While the melting snow last weekend in Mississauga was good news for many and a welcome sign of spring, it also revealed something not so favourable — all the damage done over the winter to healthy grass by the city’s sidewalk snowplows.
For the first time, the City of Mississauga plowed all sidewalks throughout the municipality as part of regular winter maintenance provided to residents. In doing so, it added some 900 kilometres of secondary sidewalks to the 1,550 kilometres of priority roadside routes it has always cleared.
Helen Noehammer, Mississauga’s director of works operations and maintenance, said this week “we knew we were going to get additional sod damage” to lawns with all the extra sidewalks being cleared of snow.
“It’s, unfortunately, just a byproduct of residential sidewalk (snow) clearing, and definitely with the warmer weather this (past) weekend and the snow melt, now a lot more of that sod damage is coming to light, so we are getting a huge volume of inquiries.”

Helen Noehammer, Mississauga’s director of works operations and maintenance, said the city has received a “huge volume of inquiries” from residents whose lawns have been damaged.
Noehammer added that, in many cases, the damage is minor — “the grass has grown over the sidewalk edges and the plow has just clipped it” — and will be repaired in the coming months by city workers.
Where damage to grass is more substantial, she said, and sod will have to be replaced, the city will have its contractor make the repairs to residents’ lawns.
Noehammer explained the city’s winter maintenance operations will have to come to an end before sod damage can be properly assessed and then repaired.
She said minor repairs will be completed first — in April and May — with more substantial fixes to follow.

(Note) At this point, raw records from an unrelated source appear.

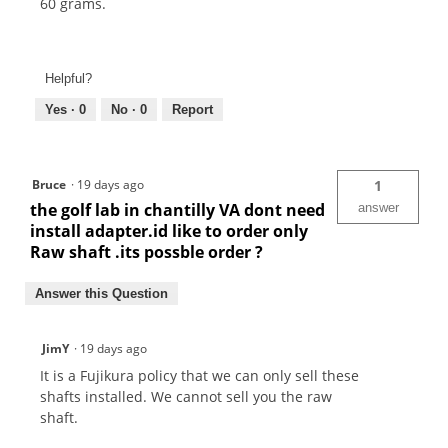
60 grams.
Helpful?
Yes ·
0
No ·
0
Report
Bruce
·
19 days ago
1
the golf lab in chantilly VA dont need
answer
install adapter.id like to order only
Raw shaft .its possble order ?
Answer this Question
JimY
·
19 days ago
It is a Fujikura policy that we can only sell these
shafts installed. We cannot sell you the raw
shaft.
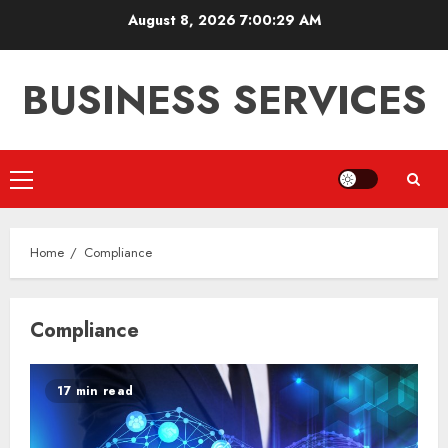
Skip
August 8, 2026
7:00:29 AM
to
content
BUSINESS SERVICES
Primary
Menu
Home
Compliance
Compliance
17 min read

In cases of greater damage to lawns, where new sod must be put down, the city aims to get those repairs completed before June and “the heat of the summer” and if not then, in the fall.
“But our preference is to get that all done before summer,” Noehammer stressed, noting the city will be dealing with an increased number of sod repairs due to the expanded sidewalk snowplow program.

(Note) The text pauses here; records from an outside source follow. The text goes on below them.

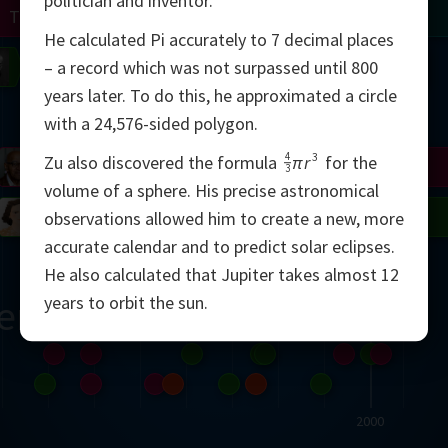
politician and inventor.
Turing
Tao
He calculated Pi accurately to 7 decimal places
on
Gardner
Serre
Uhlenbeck
Bourgain
Mirzakhani
– a record which was not surpassed until 800
years later. To do this, he approximated a circle
Mandelbrot
with a 24,576-sided polygon.
4
3
Zu also discovered the formula
πr
for the
Blackwell
Penrose
3
volume of a sphere. His precise astronomical
del
Robinson
Easley
Matiyasevich
Avila
observations allowed him to create a new, more
accurate calendar and to predict solar eclipses.
He also calculated that Jupiter takes almost 12
years to orbit the sun.
ern
2000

(Graphic: City of Mississauga)
City officials said in a post to social media on Friday that “when clearing sidewalks, the city’s plow operators try to avoid sod damage as much as possible, but unfortunately some sod damage may still occur.”
Why sod damage caused by snowplows happens, according to the city:
Grass has overgrown onto the sidewalk.
Wet sod is easily torn.
Deep snow can hide sidewalk lines from the snowplow operator.
Parked vehicles and landscaping can force plow operators onto the grass to avoid hitting the obstacle.
To report sod damage, residents are advised to call 311 or report it online to the city.